**Your objective:**
Repeat all entries exactly.

**Source material:**
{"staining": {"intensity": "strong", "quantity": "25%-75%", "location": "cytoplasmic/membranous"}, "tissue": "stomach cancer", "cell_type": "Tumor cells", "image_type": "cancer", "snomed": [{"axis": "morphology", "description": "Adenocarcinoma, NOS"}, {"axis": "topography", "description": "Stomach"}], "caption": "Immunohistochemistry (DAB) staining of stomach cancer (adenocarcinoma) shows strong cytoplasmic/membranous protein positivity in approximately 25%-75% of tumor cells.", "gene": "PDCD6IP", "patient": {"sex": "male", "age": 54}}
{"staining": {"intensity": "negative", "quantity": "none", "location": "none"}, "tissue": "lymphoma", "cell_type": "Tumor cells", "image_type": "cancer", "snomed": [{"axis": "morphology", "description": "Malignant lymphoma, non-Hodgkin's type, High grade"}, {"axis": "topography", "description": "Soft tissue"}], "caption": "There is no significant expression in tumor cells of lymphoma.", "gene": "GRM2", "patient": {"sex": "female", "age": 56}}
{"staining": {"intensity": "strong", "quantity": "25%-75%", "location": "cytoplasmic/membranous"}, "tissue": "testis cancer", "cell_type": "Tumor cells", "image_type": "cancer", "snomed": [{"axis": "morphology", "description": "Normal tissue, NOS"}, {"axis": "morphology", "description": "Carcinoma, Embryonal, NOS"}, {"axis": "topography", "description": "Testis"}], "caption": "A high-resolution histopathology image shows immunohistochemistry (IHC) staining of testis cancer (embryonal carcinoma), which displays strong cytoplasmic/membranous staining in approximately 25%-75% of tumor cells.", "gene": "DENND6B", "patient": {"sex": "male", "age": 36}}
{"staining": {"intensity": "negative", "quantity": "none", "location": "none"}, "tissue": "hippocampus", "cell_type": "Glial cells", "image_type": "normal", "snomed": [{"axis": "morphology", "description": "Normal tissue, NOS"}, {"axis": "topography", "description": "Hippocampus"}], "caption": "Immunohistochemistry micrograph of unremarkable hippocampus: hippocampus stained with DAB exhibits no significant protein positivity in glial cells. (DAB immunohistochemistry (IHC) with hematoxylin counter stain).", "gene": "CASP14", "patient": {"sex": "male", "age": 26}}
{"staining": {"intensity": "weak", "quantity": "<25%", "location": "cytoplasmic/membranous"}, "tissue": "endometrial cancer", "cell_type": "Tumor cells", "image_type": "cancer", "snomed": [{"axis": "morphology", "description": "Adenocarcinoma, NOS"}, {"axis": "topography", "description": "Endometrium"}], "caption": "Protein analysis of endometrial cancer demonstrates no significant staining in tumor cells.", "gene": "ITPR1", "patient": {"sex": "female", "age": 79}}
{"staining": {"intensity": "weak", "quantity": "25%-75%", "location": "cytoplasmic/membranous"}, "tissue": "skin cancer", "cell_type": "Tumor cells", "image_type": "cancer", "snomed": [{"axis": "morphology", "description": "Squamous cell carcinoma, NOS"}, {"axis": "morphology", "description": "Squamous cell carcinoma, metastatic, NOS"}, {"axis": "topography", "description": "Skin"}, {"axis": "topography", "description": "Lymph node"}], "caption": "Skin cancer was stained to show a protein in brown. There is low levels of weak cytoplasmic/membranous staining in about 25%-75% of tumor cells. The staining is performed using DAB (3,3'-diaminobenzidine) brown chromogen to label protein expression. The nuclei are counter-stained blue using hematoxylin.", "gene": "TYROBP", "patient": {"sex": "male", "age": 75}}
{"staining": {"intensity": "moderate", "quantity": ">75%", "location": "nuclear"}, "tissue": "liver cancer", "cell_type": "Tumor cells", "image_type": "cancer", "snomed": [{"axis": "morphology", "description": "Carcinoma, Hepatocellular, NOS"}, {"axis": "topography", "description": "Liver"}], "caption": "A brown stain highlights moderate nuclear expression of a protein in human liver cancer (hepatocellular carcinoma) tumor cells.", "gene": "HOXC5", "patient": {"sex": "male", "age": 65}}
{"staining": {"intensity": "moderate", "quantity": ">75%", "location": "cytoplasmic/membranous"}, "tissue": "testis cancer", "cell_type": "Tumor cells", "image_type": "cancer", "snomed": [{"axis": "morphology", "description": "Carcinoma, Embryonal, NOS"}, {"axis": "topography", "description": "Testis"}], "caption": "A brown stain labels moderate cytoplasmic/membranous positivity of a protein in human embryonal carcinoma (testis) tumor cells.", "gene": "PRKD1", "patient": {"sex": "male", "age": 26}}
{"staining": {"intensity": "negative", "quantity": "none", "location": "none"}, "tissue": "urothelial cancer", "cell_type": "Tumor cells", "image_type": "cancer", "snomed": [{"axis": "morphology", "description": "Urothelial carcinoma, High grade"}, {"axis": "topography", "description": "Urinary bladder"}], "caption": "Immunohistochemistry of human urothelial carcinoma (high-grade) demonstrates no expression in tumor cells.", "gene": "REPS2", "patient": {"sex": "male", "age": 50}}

**Result of this task:**
{"staining": {"intensity": "strong", "quantity": "25%-75%", "location": "cytoplasmic/membranous"}, "tissue": "stomach cancer", "cell_type": "Tumor cells", "image_type": "cancer", "snomed": [{"axis": "morphology", "description": "Adenocarcinoma, NOS"}, {"axis": "topography", "description": "Stomach"}], "caption": "Immunohistochemistry (DAB) staining of stomach cancer (adenocarcinoma) shows strong cytoplasmic/membranous protein positivity in approximately 25%-75% of tumor cells.", "gene": "PDCD6IP", "patient": {"sex": "male", "age": 54}}
{"staining": {"intensity": "negative", "quantity": "none", "location": "none"}, "tissue": "lymphoma", "cell_type": "Tumor cells", "image_type": "cancer", "snomed": [{"axis": "morphology", "description": "Malignant lymphoma, non-Hodgkin's type, High grade"}, {"axis": "topography", "description": "Soft tissue"}], "caption": "There is no significant expression in tumor cells of lymphoma.", "gene": "GRM2", "patient": {"sex": "female", "age": 56}}
{"staining": {"intensity": "strong", "quantity": "25%-75%", "location": "cytoplasmic/membranous"}, "tissue": "testis cancer", "cell_type": "Tumor cells", "image_type": "cancer", "snomed": [{"axis": "morphology", "description": "Normal tissue, NOS"}, {"axis": "morphology", "description": "Carcinoma, Embryonal, NOS"}, {"axis": "topography", "description": "Testis"}], "caption": "A high-resolution histopathology image shows immunohistochemistry (IHC) staining of testis cancer (embryonal carcinoma), which displays strong cytoplasmic/membranous staining in approximately 25%-75% of tumor cells.", "gene": "DENND6B", "patient": {"sex": "male", "age": 36}}
{"staining": {"intensity": "negative", "quantity": "none", "location": "none"}, "tissue": "hippocampus", "cell_type": "Glial cells", "image_type": "normal", "snomed": [{"axis": "morphology", "description": "Normal tissue, NOS"}, {"axis": "topography", "description": "Hippocampus"}], "caption": "Immunohistochemistry micrograph of unremarkable hippocampus: hippocampus stained with DAB exhibits no significant protein positivity in glial cells. (DAB immunohistochemistry (IHC) with hematoxylin counter stain).", "gene": "CASP14", "patient": {"sex": "male", "age": 26}}
{"staining": {"intensity": "weak", "quantity": "<25%", "location": "cytoplasmic/membranous"}, "tissue": "endometrial cancer", "cell_type": "Tumor cells", "image_type": "cancer", "snomed": [{"axis": "morphology", "description": "Adenocarcinoma, NOS"}, {"axis": "topography", "description": "Endometrium"}], "caption": "Protein analysis of endometrial cancer demonstrates no significant staining in tumor cells.", "gene": "ITPR1", "patient": {"sex": "female", "age": 79}}
{"staining": {"intensity": "weak", "quantity": "25%-75%", "location": "cytoplasmic/membranous"}, "tissue": "skin cancer", "cell_type": "Tumor cells", "image_type": "cancer", "snomed": [{"axis": "morphology", "description": "Squamous cell carcinoma, NOS"}, {"axis": "morphology", "description": "Squamous cell carcinoma, metastatic, NOS"}, {"axis": "topography", "description": "Skin"}, {"axis": "topography", "description": "Lymph node"}], "caption": "Skin cancer was stained to show a protein in brown. There is low levels of weak cytoplasmic/membranous staining in about 25%-75% of tumor cells. The staining is performed using DAB (3,3'-diaminobenzidine) brown chromogen to label protein expression. The nuclei are counter-stained blue using hematoxylin.", "gene": "TYROBP", "patient": {"sex": "male", "age": 75}}
{"staining": {"intensity": "moderate", "quantity": ">75%", "location": "nuclear"}, "tissue": "liver cancer", "cell_type": "Tumor cells", "image_type": "cancer", "snomed": [{"axis": "morphology", "description": "Carcinoma, Hepatocellular, NOS"}, {"axis": "topography", "description": "Liver"}], "caption": "A brown stain highlights moderate nuclear expression of a protein in human liver cancer (hepatocellular carcinoma) tumor cells.", "gene": "HOXC5", "patient": {"sex": "male", "age": 65}}
{"staining": {"intensity": "moderate", "quantity": ">75%", "location": "cytoplasmic/membranous"}, "tissue": "testis cancer", "cell_type": "Tumor cells", "image_type": "cancer", "snomed": [{"axis": "morphology", "description": "Carcinoma, Embryonal, NOS"}, {"axis": "topography", "description": "Testis"}], "caption": "A brown stain labels moderate cytoplasmic/membranous positivity of a protein in human embryonal carcinoma (testis) tumor cells.", "gene": "PRKD1", "patient": {"sex": "male", "age": 26}}
{"staining": {"intensity": "negative", "quantity": "none", "location": "none"}, "tissue": "urothelial cancer", "cell_type": "Tumor cells", "image_type": "cancer", "snomed": [{"axis": "morphology", "description": "Urothelial carcinoma, High grade"}, {"axis": "topography", "description": "Urinary bladder"}], "caption": "Immunohistochemistry of human urothelial carcinoma (high-grade) demonstrates no expression in tumor cells.", "gene": "REPS2", "patient": {"sex": "male", "age": 50}}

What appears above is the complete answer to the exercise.